1. Fill a pot with about 6 cups of water. Bring to a boil.
For the Drink
2. Prepare 2-3 servings of tea or coffee of your choice and place in the refrigerator to cool. If making juice or a smoothie, this step can be done toward the end while the bubbles are cooking.
For black tea, I steep 2 tea bags of Twinings English Breakfast in 2 cups of nearly boiling water for 10 minutes. I then discard the tea bags and place the tea in the fridge.
For the Syrup
This syrup is what the bubbles will be stored in and can also be used to sweeten your tea or coffee. I use the same jar of syrup for a week before making a new batch. You can easily double this recipe if you're planning to make bubbles more than once.
3. Put 1/4 cup of brown sugar and 1 Tbsp. of honey in a bowl or jar. You can add more or less honey depending on how sweet you want your bubbles.
4. Pour 1/4 cup of boiling water over the sugar and honey. Stir until all is dissolved. Place the syrup in the refrigerator for future use.
For the Tapioca Pearls (Bubbles)
5. Place 6 Tbsp. tapioca flour in a bowl.
6. Gradually stir in 2 Tbsp. boiling water, adding only 1/2 Tbsp. at a time. The water must be boiling, so carefully scoop the boiling water from the pot and add it immediately to the flour. Then stir as much as possible before adding another 1/2 Tbsp. The mixture will look very dry, but continue mixing with a spoon until all 2 Tbsp. of water are incorporated.
7. The mixture will still look dry. With your hands, begin kneading the mixture together. The more you work it, the more it will start to come together. It is tempting to want to add more water, but that is how you end up with a gooey mess! Just keep squishing the mixture with your hands until it forms a clay-like dough.
8. Roll the dough out flat until it is about 3-4 mm thick.
9. Using the flat end of a fat bubble tea straw like a cookie cutter, punch out circular discs from the dough.
10. Roll each disc into a ball.
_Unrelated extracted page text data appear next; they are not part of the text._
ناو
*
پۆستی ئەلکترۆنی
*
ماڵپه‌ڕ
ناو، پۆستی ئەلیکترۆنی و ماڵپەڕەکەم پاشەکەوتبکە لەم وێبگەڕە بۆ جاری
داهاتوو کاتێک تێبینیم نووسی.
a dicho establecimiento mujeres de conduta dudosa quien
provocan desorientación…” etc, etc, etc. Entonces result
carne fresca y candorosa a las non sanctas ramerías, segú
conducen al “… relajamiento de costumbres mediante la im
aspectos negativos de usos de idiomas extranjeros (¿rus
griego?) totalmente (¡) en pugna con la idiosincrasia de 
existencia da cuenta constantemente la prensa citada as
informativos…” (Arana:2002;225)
The balls will stay about the same size once cooked, so use the straw to check that your bubbles are the right size (they should be slightly smaller than the opening of the straw).
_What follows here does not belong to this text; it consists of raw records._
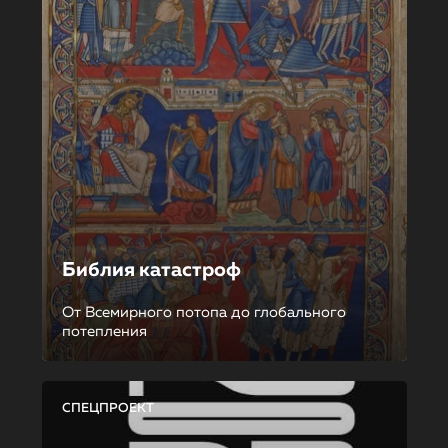
Библия катастроф
От Всемирного потопа до глобального
потепления
СПЕЦПРОЕКТ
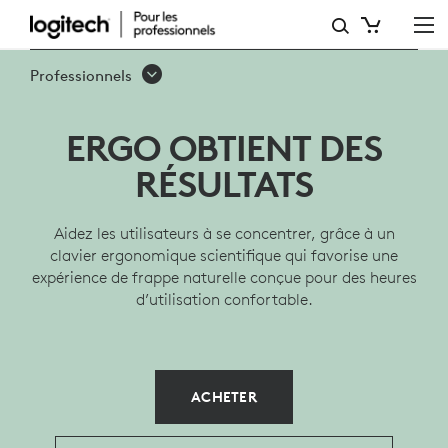
CLAVIER
SANS
Professionnels
FIL
ERGONOMIQUE
ERGO OBTIENT DES
PROFESSIONNEL
RÉSULTATS
ERGO
Aidez les utilisateurs à se concentrer, grâce à un
K860
clavier ergonomique scientifique qui favorise une
expérience de frappe naturelle conçue pour des heures
d’utilisation confortable.
ACHETER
11. Keep on rolling. This step takes about 30 minutes unless you have some helping hands. Lay the balls on a flat surface to keep them from sticking together. Continue to rework the dough until you've used it all.
12. Add all the dough balls into the pot of boiling water and boil for 15 minutes. The bubbles will almost immediately float to the top, but that doesn't mean they're done. When you test one, it should feel overdone and super soft in your mouth; the bubbles will harden a little once chilled.
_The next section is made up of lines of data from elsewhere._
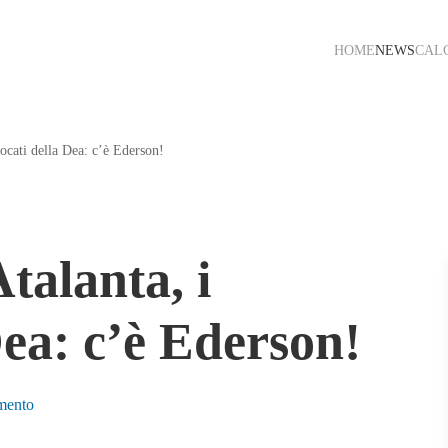
HOME
NEWS
CAL
ocati della Dea: c’è Ederson!
talanta, i
Dea: c’è Ederson!
su
mento
Verso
13. Once ready, scoop the bubbles out of the water and put them into the chilled syrup. Leave the bubbles and syrup at room temperature for at least 15 minutes. The longer the bubbles sit in the syrup, the sweeter they'll be. However, they should be consumed within 4 hours or they will harden.
Put it All Together
14. Fill a glass with the liquid of your choice. Add some milk, syrup (or other sweetener), and a few ice cubes. Finally, add as many bubbles as you wish to your drink. Stir, serve with a fat straw, and enjoy.
Here's how I like it:
1 cup of tea or coffee
1/8 cup milk
1/4 cup syrup
While the bubbles are best when used within 4 hours, they may be stored in the syrup overnight and used the next day. Simply scoop them out of the syrup and place them in a pot of boiling water for 5-7 minutes. Once soft again, put them back in the syrup and use as directed above.